Fui enfiando as colheradas de mingau em sua boca sem mal reparar no que fazia. Minha cabeça estava muito ocupada com a repentina epifania: Artur estava roubando o tônus de minhas pernas, minha capacidade de andar, para ele! E quanto mais avançasse em suas habilidades, mais eu regrediria nas minhas. Eu não vinha mesmo percebendo uma piora? Nunca mais sentira o formigamento familiar na planta dos meus pés, e minhas pernas já não distinguiam o frio do calor. Os ganhos dele eram às custas de minhas perdas. Olhei-o engolir o mingau, cheia de ressentimento.

Passei a deixá-lo por horas no cadeirão, amarrado pelo cinto de segurança, quando meu marido não estava. Se não lhe desse a chance de praticar, ele não andaria! Mas, preso, ele chorava sem trégua, o que me irritava muito.

Um dia, sem suportar mais, libertei-o e o coloquei no chão. Artur imediatamente engatinhou até o sofá e tentou escalá-lo. A cena me inspirou uma estratégia diferente. Passei a deixá-lo livre para escalar a mobília à vontade. Numa dessas tentativas, ele talvez sofresse uma queda forte o suficiente para trocar de lugar comigo, me libertar.
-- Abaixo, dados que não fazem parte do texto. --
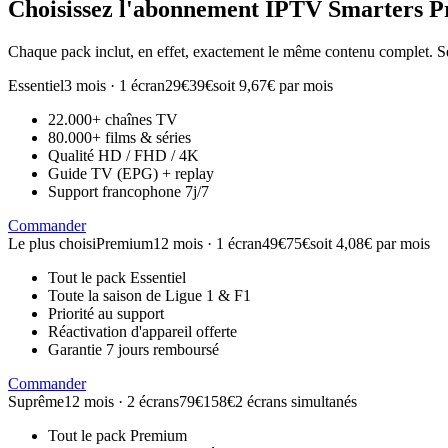
Choisissez l'abonnement
IPTV Smarters P
Chaque pack inclut, en effet, exactement le même contenu complet. Se
Essentiel
3 mois · 1 écran
29€
39€
soit 9,67€ par mois
22.000+ chaînes TV
80.000+ films & séries
Qualité HD / FHD / 4K
Guide TV (EPG) + replay
Support francophone 7j/7
Commander
Le plus choisi
Premium
12 mois · 1 écran
49€
75€
soit 4,08€ par mois
Tout le pack Essentiel
Toute la saison de Ligue 1 & F1
Priorité au support
Réactivation d'appareil offerte
Garantie 7 jours remboursé
Commander
Suprême
12 mois · 2 écrans
79€
158€
2 écrans simultanés
Tout le pack Premium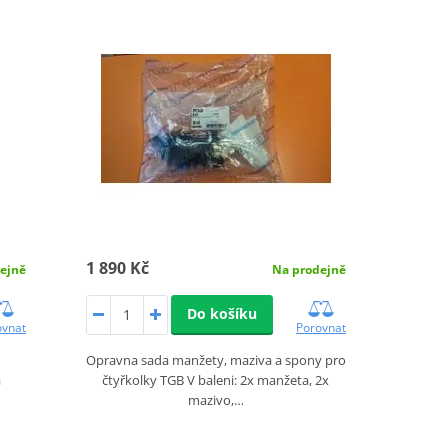
1 890 Kč
Na prodejně
ejně
Do košíku
Porovnat
ovnat
Opravna sada manžety, maziva a spony pro
čtyřkolky TGB V baleni: 2x manžeta, 2x
á
mazivo,…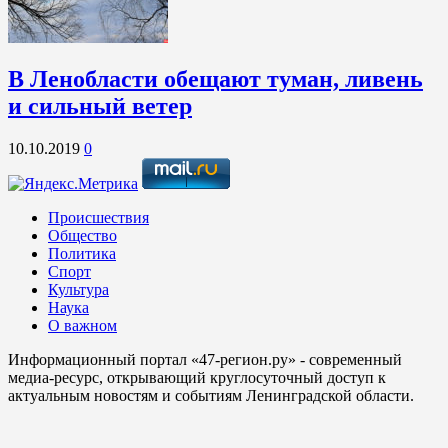
В Ленобласти обещают туман, ливень
и сильный ветер
10.10.2019
0
Происшествия
Общество
Политика
Спорт
Культура
Наука
О важном
Информационный портал «47-регион.ру» - современный
медиа-ресурс, открывающий круглосуточный доступ к
актуальным новостям и событиям Ленинградской области.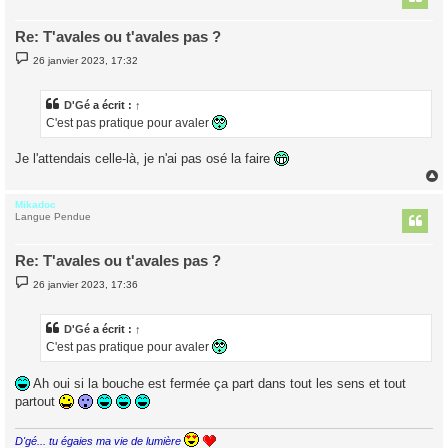
Re: T'avales ou t'avales pas ?
M
26 janvier 2023, 17:32
e
s
s
a
D'Gé
a écrit :
↑
g
C'est pas pratique pour avaler
e
Je l'attendais celle-là, je n'ai pas osé la faire
Mikadoc
t
Langue Pendue
Re: T'avales ou t'avales pas ?
M
26 janvier 2023, 17:36
e
s
s
a
D'Gé
a écrit :
↑
g
C'est pas pratique pour avaler
e
Ah oui si la bouche est fermée ça part dans tout les sens et tout
partout
D'gé... tu égaies ma vie de lumière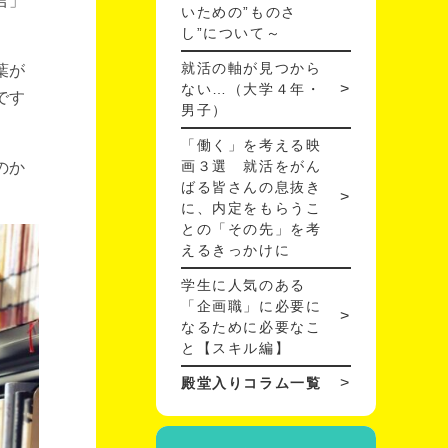
言」
いための”ものさ
し”について～
就活の軸が見つから
葉が
ない…（大学４年・
です
男子）
「働く」を考える映
画３選 就活をがん
のか
ばる皆さんの息抜き
に、内定をもらうこ
との「その先」を考
えるきっかけに
学生に人気のある
「企画職」に必要に
なるために必要なこ
と【スキル編】
殿堂入りコラム一覧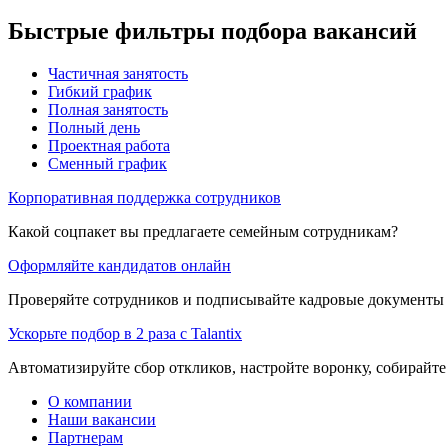
Быстрые фильтры подбора вакансий
Частичная занятость
Гибкий график
Полная занятость
Полный день
Проектная работа
Сменный график
Корпоративная поддержка сотрудников
Какой соцпакет вы предлагаете семейным сотрудникам?
Оформляйте кандидатов онлайн
Проверяйте сотрудников и подписывайте кадровые документы 
Ускорьте подбор в 2 раза с Talantix
Автоматизируйте сбор откликов, настройте воронку, собирайте
О компании
Наши вакансии
Партнерам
— Que galo é esse na cabeça do menino, Lucélia? — meu marido quis saber umas noites depois, quando, chegando em casa do serviço, notou um calombo arroxeado na testa do filho.

— Não foi nada, Milton! Ele tentou subir numa cadeira da cozinha enquanto eu passava um café e escorregou.

Ele me olhou, um ar de preocupação.

— Lulu, agora que ele está mais ágil, engatinhando, escalando, deve ser difícil para você acompanhá-lo sem ajuda. Você sabe que podemos pagar por uma babá.

— Que bobagem, amor! Foi só uma quedinha à toa, veja como ele está bem — e eu tentei esconder meu desapontamento ante à constatação: sim, ele estava bem. — Cair faz parte de aprender a andar!

Milton não respondeu, mas eu sabia que voltaria ao assunto no próximo galo ou hematoma, que certamente se sucederiam, pois eu não tinha a menor intenção de proteger o menino. Meu rancor por Artur só crescia a cada progresso seu. Já não interagia com ele. Dava banho, comida, vestia-o, até o colocava para dormir em absoluto silêncio e de cara amarrada. No resto do tempo, deixava-o largado para que se aventurasse à vontade, corresse quantos perigos lhe aprouvesse.